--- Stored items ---
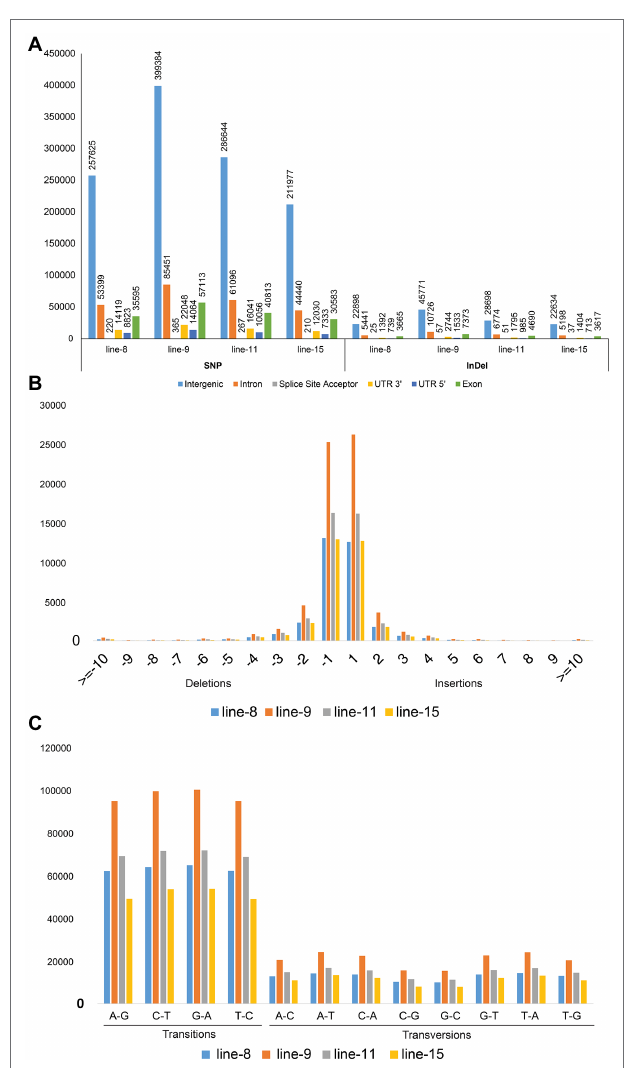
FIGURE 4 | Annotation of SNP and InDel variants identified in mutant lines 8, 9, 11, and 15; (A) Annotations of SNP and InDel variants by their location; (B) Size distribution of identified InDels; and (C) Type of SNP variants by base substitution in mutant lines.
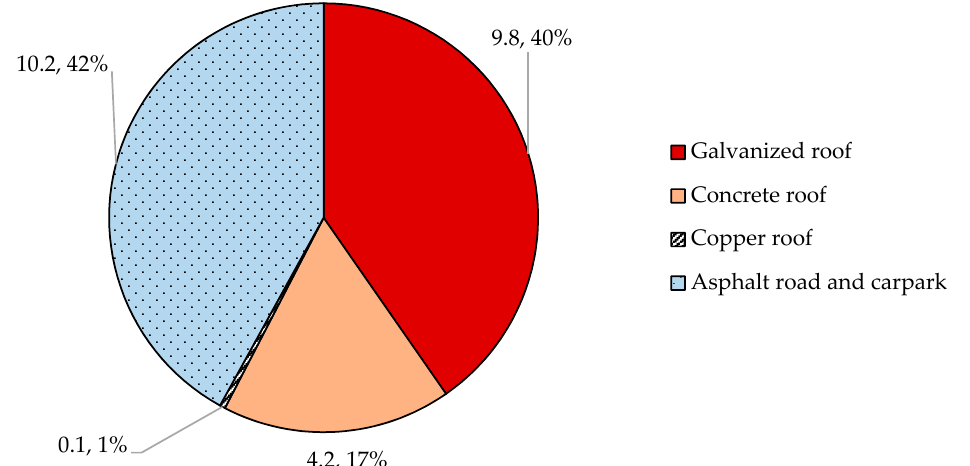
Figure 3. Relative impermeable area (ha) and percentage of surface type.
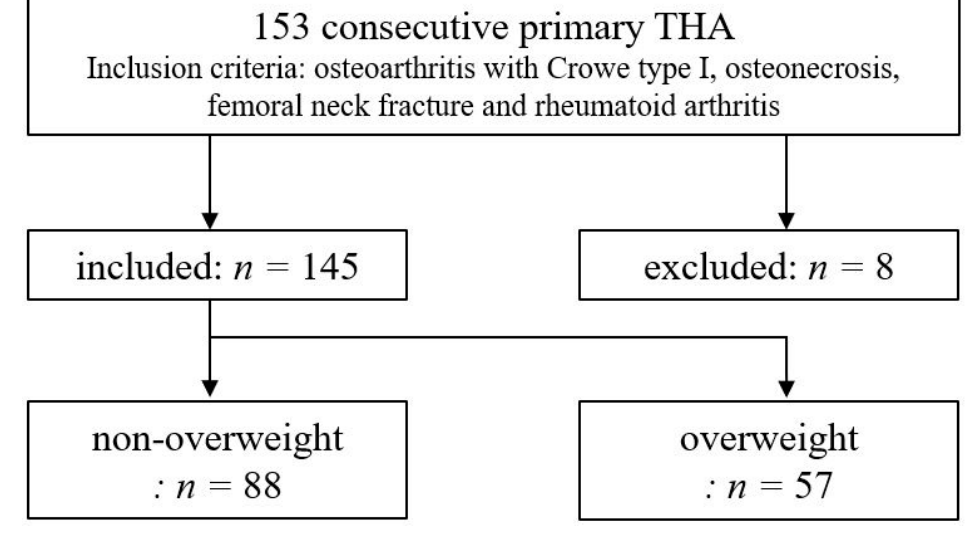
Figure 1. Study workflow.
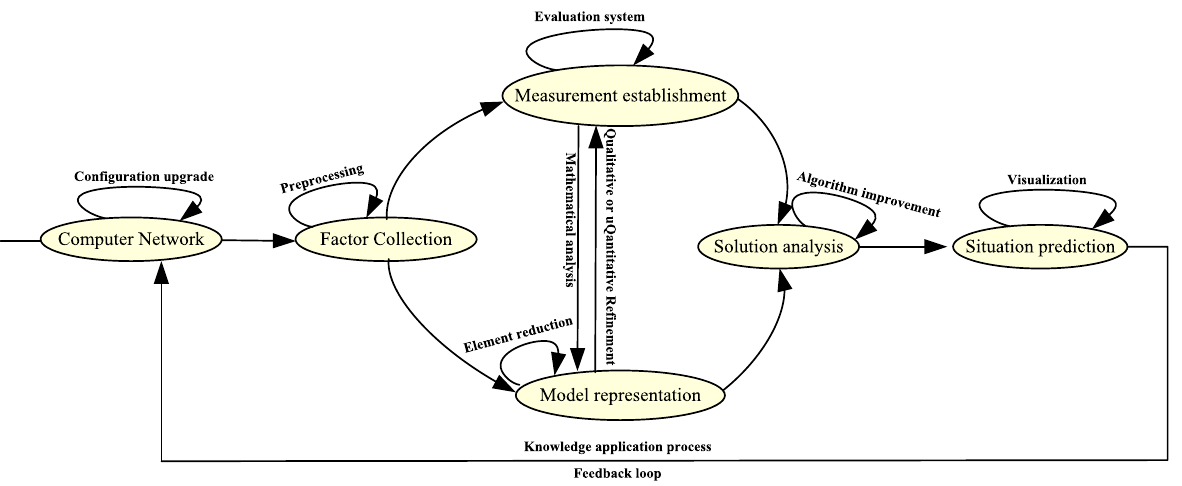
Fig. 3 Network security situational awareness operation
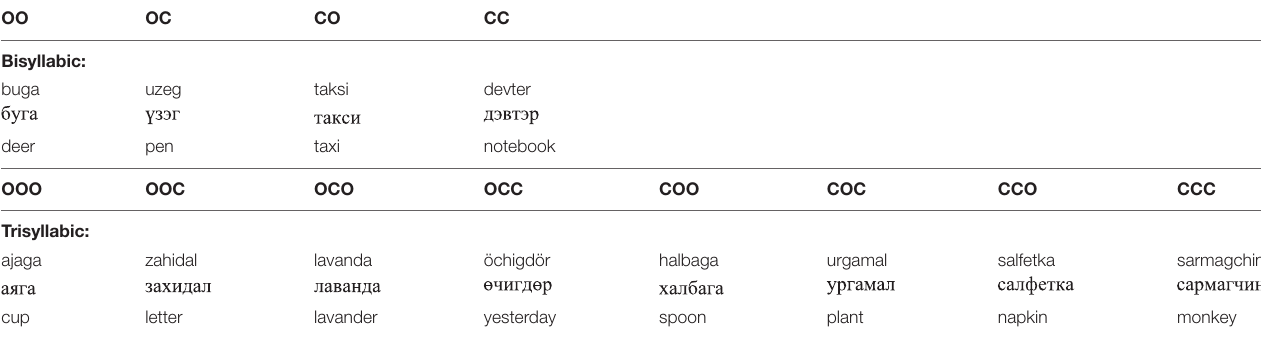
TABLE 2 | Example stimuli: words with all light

--- WHAT YOU NEED TO DO ---
Pictures stay out; the data above is to be returned exactly.

--- EXERCISE RESPONSE ---
FIGURE 4 | Annotation of SNP and InDel variants identified in mutant lines 8, 9, 11, and 15; (A) Annotations of SNP and InDel variants by their location; (B) Size distribution of identified InDels; and (C) Type of SNP variants by base substitution in mutant lines.
Figure 3. Relative impermeable area (ha) and percentage of surface type.
Figure 1. Study workflow.
Fig. 3 Network security situational awareness operation
TABLE 2 | Example stimuli: words with all light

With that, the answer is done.